> [Texto fuente]:
───

En 1999, en medio de un juicio por la apropiación de una docena de hijos de desaparecidos, deslizó una revelación cargada de implicancias institucionales: señaló al exministro del Interior, Albano Harguindeguy, como el custodio de las listas de detenidos en el marco de la “lucha antisubversiva”. Un dato que tensionaba la línea de mando entre el Ejército y el poder civil de la dictadura.
Durante ese proceso, también intentó deslindar su responsabilidad respecto al llamado “Circuito Camps”, una red de centros clandestinos administrada por la Policía Bonaerense. Alegó que las fuerzas policiales no estaban bajo su jurisdicción directa. Era una estrategia de disociación administrativa, destinada a desdibujar la cadena de mandos en un esquema diseñado, precisamente, para operar en la clandestinidad del Estado.
En 2003 fue condenado a tres años y medio de prisión por apología del delito y violación de la ley antidiscriminatoria. La condena derivó de la entrevista publicada años antes, en la que había declarado que los responsables del "combate al terrorismo" debieron haber “legalizado la tortura”, y confesaba tener “prevención” hacia la comunidad judía. La convicción ideológica estaba intacta, y también la lógica represiva que lo había definido.

───

> [Tarea 1]: Transcribe sin cambios el fragmento del texto sobre la dictadura que comienza en las palabras "Durante ese proceso, también" y termina después de "lo había definido.".
> [Tarea 2]: Prosigue el texto sobre la dictadura a partir de su última oración.
Las entradas son material independiente del texto sobre la dictadura.

───

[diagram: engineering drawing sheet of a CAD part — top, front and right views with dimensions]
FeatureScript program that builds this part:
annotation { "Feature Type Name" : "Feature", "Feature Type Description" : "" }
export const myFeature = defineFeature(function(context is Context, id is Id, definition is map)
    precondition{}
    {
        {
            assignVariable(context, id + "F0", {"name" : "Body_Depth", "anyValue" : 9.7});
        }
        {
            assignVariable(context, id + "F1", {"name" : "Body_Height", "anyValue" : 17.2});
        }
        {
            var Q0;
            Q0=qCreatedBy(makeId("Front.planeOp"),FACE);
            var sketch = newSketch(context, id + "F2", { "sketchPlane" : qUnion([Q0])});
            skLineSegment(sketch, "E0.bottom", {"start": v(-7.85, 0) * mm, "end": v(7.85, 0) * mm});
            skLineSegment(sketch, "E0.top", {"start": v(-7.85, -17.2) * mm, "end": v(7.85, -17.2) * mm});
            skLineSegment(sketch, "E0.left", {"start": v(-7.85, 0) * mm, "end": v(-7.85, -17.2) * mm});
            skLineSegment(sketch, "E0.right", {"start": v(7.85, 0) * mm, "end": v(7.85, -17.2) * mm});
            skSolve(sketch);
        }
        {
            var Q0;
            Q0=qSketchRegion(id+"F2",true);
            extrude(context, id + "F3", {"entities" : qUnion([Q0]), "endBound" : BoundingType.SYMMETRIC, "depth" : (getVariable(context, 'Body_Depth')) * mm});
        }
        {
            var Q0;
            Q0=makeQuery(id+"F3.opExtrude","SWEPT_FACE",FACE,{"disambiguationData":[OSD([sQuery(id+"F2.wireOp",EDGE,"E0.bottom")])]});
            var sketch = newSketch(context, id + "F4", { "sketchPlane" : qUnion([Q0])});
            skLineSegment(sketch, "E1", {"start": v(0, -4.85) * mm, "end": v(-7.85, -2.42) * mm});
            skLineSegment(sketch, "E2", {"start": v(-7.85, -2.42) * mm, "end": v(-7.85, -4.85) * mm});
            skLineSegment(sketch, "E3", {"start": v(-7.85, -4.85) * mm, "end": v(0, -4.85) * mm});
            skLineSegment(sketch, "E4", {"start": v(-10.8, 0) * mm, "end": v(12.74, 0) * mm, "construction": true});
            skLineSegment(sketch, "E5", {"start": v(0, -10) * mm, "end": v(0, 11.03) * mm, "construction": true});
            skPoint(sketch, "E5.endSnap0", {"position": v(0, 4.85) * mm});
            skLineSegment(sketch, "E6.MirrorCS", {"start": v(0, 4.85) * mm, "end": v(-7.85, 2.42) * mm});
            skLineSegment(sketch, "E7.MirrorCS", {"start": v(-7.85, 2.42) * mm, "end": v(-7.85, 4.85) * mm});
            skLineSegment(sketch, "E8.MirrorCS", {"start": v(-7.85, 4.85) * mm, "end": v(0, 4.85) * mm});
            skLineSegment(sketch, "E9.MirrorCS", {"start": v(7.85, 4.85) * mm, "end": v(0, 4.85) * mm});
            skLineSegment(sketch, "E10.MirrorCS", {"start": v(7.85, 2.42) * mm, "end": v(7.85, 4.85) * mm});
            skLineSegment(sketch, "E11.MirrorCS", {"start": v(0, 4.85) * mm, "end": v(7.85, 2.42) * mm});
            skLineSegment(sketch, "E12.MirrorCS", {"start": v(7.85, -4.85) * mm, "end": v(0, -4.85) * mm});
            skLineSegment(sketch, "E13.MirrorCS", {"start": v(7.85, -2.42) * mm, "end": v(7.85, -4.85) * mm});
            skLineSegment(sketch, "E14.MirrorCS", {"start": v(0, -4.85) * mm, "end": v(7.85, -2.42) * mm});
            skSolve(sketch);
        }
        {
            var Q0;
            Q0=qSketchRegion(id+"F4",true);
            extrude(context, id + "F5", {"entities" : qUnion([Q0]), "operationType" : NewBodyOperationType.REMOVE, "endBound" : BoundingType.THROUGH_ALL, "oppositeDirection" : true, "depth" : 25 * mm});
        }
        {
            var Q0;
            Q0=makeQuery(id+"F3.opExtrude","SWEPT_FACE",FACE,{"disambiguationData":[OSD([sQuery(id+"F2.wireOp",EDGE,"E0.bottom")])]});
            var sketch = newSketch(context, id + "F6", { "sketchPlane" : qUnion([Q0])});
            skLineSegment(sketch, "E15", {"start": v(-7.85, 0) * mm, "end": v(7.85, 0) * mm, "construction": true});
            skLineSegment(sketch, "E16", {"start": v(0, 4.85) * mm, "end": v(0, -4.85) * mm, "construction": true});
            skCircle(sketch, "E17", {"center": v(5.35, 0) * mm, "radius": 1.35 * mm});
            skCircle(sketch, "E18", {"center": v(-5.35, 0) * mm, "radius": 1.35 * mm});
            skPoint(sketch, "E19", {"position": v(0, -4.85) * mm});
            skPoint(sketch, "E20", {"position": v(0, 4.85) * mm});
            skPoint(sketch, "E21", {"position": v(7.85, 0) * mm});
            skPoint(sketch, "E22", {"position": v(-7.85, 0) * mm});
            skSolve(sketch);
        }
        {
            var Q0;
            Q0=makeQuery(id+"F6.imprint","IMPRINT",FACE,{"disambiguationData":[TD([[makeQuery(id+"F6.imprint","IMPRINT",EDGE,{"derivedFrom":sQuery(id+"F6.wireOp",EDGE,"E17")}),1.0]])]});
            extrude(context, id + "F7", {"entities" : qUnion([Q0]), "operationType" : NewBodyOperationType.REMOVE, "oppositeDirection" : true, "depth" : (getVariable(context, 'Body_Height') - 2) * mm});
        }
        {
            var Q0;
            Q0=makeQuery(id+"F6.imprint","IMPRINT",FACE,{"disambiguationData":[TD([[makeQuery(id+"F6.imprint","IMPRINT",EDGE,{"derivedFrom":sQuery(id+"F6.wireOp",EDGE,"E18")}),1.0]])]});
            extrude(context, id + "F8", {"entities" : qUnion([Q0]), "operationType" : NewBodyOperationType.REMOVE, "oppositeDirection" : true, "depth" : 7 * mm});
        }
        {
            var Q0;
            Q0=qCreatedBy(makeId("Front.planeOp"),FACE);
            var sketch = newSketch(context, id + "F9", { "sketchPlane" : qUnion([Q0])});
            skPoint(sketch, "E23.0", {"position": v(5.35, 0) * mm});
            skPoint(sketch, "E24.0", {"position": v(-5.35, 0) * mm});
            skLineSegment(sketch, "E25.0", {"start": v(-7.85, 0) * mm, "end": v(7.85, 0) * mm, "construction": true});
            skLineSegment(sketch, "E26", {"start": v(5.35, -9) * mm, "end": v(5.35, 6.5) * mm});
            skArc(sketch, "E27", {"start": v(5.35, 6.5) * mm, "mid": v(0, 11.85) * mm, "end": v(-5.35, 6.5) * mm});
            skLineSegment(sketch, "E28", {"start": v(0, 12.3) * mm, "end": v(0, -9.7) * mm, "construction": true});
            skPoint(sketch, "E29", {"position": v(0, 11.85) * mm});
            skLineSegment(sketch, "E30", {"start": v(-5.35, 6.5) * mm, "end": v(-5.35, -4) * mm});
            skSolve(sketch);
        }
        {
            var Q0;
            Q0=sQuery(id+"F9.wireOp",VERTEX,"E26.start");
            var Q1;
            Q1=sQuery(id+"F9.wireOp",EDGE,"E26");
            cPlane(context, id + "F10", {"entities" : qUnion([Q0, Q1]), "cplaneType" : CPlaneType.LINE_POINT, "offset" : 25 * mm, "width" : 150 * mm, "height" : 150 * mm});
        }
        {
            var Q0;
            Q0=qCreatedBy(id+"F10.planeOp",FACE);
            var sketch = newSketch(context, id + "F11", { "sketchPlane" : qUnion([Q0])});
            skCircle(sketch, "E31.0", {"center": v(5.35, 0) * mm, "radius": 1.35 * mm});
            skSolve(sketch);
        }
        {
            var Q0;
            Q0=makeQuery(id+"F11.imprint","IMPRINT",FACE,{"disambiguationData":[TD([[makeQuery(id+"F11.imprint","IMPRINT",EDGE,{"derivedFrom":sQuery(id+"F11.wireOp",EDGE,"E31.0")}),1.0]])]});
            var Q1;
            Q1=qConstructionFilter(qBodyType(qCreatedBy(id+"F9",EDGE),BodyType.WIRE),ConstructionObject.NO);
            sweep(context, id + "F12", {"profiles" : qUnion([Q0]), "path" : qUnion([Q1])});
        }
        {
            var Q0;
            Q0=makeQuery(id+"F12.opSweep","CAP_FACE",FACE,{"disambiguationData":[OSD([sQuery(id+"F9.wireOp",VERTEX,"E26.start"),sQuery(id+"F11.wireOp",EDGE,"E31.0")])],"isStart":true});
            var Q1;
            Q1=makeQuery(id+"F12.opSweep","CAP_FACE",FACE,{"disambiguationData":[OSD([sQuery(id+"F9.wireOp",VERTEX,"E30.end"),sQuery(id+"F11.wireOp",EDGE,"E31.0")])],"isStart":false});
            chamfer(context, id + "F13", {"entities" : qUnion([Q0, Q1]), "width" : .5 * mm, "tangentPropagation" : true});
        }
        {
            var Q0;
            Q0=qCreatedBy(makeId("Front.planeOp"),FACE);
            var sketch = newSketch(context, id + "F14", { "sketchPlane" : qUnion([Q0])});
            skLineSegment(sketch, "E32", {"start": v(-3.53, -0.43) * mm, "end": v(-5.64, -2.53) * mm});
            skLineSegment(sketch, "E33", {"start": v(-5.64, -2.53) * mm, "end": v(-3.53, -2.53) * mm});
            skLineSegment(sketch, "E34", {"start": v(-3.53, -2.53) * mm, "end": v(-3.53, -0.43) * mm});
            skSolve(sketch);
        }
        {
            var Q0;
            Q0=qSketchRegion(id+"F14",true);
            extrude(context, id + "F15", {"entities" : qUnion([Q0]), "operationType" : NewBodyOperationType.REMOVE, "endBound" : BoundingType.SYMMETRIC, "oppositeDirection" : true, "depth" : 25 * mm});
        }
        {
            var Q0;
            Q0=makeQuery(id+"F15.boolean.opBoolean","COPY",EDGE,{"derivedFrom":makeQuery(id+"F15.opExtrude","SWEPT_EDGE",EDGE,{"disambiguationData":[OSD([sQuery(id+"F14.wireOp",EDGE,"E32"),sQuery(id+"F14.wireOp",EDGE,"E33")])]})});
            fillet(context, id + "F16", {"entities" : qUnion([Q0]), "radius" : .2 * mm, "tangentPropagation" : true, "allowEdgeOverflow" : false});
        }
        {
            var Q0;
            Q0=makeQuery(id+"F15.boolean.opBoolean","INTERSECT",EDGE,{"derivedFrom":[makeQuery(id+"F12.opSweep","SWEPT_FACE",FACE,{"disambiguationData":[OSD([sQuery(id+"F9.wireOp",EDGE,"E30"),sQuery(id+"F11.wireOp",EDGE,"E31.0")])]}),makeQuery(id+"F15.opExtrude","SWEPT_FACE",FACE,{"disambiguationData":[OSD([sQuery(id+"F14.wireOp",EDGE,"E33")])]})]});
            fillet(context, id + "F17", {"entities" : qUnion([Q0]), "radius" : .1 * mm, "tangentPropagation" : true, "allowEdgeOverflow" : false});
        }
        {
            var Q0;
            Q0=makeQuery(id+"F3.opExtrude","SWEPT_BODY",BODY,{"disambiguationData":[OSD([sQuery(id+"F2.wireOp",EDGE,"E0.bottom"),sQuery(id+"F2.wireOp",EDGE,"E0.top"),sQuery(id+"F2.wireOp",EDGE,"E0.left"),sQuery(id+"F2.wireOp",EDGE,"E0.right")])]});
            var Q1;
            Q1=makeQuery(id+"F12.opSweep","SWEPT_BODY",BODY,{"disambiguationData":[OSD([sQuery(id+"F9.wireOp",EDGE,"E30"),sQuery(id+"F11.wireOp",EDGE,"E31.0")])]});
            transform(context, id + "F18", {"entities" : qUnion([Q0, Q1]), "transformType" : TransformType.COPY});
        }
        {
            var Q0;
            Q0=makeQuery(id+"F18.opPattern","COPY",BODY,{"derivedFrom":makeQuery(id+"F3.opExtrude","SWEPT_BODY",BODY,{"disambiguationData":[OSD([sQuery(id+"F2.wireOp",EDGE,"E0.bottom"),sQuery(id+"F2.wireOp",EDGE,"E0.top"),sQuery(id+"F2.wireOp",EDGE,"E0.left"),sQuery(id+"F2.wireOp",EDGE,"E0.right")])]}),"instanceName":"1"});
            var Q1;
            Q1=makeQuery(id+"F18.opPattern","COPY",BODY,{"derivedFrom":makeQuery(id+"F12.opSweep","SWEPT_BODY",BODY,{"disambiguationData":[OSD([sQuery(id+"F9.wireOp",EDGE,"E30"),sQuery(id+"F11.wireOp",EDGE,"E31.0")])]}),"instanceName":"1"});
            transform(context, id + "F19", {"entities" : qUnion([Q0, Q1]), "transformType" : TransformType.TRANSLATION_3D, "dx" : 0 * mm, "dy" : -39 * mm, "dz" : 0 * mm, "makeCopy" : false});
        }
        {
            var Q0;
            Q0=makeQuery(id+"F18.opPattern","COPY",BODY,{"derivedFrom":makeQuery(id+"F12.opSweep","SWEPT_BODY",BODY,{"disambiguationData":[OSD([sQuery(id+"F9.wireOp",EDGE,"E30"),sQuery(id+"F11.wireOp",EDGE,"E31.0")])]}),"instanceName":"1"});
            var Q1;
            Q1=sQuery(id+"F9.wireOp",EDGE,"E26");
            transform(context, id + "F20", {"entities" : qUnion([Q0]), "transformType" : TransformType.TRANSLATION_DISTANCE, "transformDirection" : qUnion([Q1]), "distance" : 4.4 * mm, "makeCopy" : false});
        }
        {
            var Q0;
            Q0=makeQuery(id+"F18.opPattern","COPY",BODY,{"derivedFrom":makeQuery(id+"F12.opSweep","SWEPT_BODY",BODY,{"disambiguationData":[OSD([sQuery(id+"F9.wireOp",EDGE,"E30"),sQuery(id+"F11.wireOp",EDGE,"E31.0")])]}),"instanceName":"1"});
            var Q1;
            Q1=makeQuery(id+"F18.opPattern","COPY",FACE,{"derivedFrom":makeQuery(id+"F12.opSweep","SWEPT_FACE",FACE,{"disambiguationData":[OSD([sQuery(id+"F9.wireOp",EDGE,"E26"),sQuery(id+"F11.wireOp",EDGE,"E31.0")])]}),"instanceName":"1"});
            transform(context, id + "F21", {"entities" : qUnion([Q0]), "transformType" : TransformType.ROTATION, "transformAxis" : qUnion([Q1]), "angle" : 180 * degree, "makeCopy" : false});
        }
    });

───

> [Respuesta 1]:
Durante ese proceso, también intentó deslindar su responsabilidad respecto al llamado “Circuito Camps”, una red de centros clandestinos administrada por la Policía Bonaerense. Alegó que las fuerzas policiales no estaban bajo su jurisdicción directa. Era una estrategia de disociación administrativa, destinada a desdibujar la cadena de mandos en un esquema diseñado, precisamente, para operar en la clandestinidad del Estado.
En 2003 fue condenado a tres años y medio de prisión por apología del delito y violación de la ley antidiscriminatoria. La condena derivó de la entrevista publicada años antes, en la que había declarado que los responsables del "combate al terrorismo" debieron haber “legalizado la tortura”, y confesaba tener “prevención” hacia la comunidad judía. La convicción ideológica estaba intacta, y también la lógica represiva que lo había definido.

> [Respuesta 2]:
La dimensión internacional de sus crímenes comenzó también a pasarle factura. España, Italia y Alemania reclamaron su extradición por la desaparición y tortura de ciudadanos de esos países. En 2004, fue juzgado en ausencia por la justicia italiana. La sentencia fue contundente: cadena perpetua por el asesinato de ocho ciudadanos ítalo-argentinos. Su nombre volvía a ser pronunciado en tribunales extranjeros como símbolo de una represión con ramificaciones globales.
En junio de 2005, su deterioro físico ya era evidente. Internado en el penal de Devoto, recibía tratamiento cardíaco en el Hospital Militar. La rutina fue interrumpida por una hemorragia intestinal. Fue operado de urgencia. No resistió. El 21 de junio, a los 81 años, Suárez Mason murió mientras aguardaba juicio por decenas de secuestros, asesinatos y la apropiación sistemática de menores. Como en el caso de otros genocidas, Pajarito también se llevó muchos secretos a la tumba. Fue el fin de una biografía, pero no de la historia.